### Your task
Go through the entries below and copy each line that holds the word "prix".

### Saved data entries
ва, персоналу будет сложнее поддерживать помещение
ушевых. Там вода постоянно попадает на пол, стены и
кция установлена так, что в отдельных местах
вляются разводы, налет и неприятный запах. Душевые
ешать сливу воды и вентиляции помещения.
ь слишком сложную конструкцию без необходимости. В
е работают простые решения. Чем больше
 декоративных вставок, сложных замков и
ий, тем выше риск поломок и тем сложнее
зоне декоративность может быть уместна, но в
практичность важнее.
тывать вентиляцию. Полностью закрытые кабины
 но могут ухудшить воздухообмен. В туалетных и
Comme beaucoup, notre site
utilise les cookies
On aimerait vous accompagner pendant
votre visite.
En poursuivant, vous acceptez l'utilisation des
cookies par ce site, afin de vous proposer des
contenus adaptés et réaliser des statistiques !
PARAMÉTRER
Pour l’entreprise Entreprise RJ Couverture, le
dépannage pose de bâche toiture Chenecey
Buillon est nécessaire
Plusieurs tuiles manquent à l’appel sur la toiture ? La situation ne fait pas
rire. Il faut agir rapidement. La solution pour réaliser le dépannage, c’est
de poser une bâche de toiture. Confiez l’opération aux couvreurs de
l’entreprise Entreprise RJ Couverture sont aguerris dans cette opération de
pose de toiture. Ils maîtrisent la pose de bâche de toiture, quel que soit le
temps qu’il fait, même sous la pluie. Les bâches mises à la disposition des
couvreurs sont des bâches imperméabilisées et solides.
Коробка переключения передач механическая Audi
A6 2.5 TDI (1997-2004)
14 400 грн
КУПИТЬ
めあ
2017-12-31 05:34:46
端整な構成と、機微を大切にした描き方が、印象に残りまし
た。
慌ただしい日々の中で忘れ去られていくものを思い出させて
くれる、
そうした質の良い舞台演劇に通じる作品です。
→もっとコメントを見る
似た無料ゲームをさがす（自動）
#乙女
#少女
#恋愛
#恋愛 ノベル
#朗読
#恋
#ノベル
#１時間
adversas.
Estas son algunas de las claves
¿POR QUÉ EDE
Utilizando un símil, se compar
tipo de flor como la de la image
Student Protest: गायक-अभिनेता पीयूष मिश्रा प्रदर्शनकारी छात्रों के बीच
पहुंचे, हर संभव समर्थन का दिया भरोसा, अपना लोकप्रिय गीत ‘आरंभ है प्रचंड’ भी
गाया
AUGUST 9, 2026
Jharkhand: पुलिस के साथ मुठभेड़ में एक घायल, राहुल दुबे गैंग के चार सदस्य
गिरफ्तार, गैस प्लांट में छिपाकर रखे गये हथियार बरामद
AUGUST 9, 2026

...

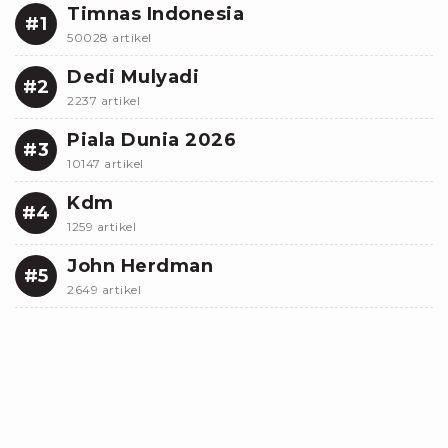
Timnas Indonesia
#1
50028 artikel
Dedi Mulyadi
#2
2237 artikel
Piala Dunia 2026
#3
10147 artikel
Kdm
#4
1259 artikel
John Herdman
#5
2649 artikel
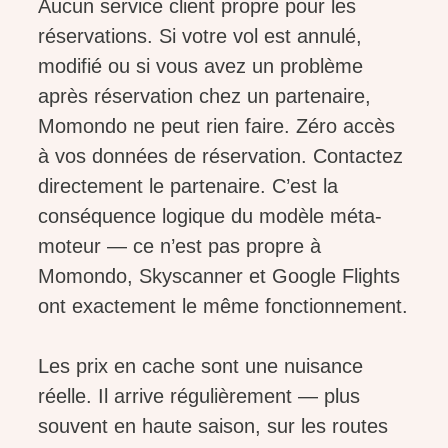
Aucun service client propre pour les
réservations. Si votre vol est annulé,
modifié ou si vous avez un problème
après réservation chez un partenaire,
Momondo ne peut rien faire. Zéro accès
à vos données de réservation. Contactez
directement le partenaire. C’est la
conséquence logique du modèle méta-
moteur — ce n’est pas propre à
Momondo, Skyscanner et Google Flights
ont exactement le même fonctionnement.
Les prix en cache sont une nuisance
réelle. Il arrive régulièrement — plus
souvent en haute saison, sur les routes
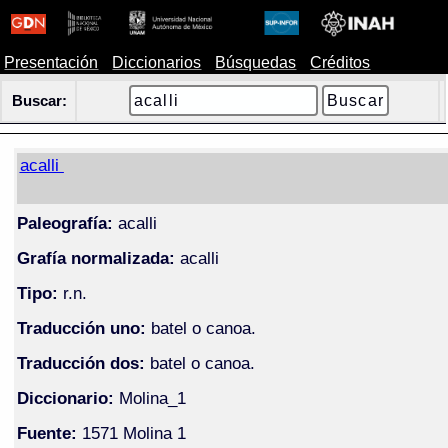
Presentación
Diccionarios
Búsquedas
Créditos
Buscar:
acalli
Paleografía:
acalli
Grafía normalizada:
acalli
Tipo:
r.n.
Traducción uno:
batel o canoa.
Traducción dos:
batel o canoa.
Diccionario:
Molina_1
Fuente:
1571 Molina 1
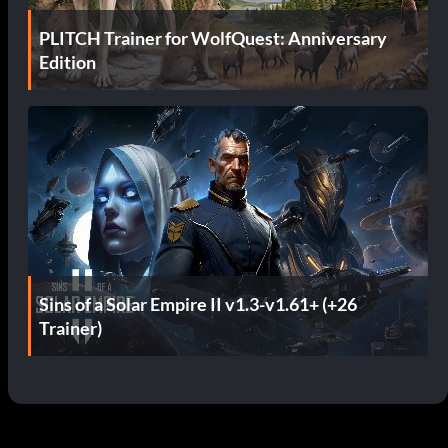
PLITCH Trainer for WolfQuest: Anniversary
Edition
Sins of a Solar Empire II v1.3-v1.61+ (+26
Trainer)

==

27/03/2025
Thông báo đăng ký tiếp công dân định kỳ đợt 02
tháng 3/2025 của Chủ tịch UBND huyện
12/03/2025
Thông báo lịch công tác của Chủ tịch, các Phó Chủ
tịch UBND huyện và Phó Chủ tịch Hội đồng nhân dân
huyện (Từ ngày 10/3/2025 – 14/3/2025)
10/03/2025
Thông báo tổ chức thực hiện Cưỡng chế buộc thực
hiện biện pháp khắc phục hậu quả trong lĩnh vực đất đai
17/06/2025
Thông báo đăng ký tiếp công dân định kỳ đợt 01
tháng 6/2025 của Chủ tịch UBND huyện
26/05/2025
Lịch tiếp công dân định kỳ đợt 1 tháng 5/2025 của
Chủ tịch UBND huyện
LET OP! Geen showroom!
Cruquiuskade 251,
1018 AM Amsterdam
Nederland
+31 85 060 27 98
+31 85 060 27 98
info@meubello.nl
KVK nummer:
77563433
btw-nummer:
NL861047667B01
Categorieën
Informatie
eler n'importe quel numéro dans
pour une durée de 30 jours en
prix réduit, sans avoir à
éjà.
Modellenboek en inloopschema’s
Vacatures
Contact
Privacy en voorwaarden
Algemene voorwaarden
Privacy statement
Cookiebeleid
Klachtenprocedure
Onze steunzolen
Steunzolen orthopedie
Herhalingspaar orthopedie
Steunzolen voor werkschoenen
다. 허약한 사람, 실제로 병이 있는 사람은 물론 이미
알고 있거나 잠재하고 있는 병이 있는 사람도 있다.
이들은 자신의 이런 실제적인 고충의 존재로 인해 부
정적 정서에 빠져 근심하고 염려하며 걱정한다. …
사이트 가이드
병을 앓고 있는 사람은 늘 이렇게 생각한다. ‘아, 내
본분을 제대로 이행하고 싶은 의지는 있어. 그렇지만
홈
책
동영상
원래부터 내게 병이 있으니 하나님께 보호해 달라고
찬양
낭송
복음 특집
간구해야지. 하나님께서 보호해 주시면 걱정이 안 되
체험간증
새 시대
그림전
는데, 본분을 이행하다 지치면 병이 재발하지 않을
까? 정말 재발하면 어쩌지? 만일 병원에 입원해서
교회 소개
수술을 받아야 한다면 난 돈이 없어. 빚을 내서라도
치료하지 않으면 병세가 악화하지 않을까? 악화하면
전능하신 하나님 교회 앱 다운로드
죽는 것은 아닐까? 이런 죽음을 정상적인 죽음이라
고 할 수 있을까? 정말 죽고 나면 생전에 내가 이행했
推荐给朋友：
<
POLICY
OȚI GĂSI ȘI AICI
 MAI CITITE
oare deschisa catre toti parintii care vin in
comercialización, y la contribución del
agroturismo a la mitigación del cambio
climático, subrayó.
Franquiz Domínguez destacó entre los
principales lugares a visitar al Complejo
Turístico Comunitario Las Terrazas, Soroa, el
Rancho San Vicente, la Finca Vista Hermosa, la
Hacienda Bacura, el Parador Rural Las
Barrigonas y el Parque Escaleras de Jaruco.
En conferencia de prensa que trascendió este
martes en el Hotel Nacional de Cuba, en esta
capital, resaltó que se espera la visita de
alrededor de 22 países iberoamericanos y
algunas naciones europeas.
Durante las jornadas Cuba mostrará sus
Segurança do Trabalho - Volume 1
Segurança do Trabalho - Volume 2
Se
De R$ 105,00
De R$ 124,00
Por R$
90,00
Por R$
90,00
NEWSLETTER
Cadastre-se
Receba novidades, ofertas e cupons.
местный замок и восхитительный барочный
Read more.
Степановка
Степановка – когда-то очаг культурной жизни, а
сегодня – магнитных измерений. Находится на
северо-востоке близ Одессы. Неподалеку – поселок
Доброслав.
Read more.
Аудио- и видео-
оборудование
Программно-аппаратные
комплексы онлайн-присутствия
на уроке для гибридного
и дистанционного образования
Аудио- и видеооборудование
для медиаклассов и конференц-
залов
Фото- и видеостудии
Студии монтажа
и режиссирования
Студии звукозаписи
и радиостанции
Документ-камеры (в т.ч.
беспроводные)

### Answer area
Les prix en cache sont une nuisance
prix réduit, sans avoir à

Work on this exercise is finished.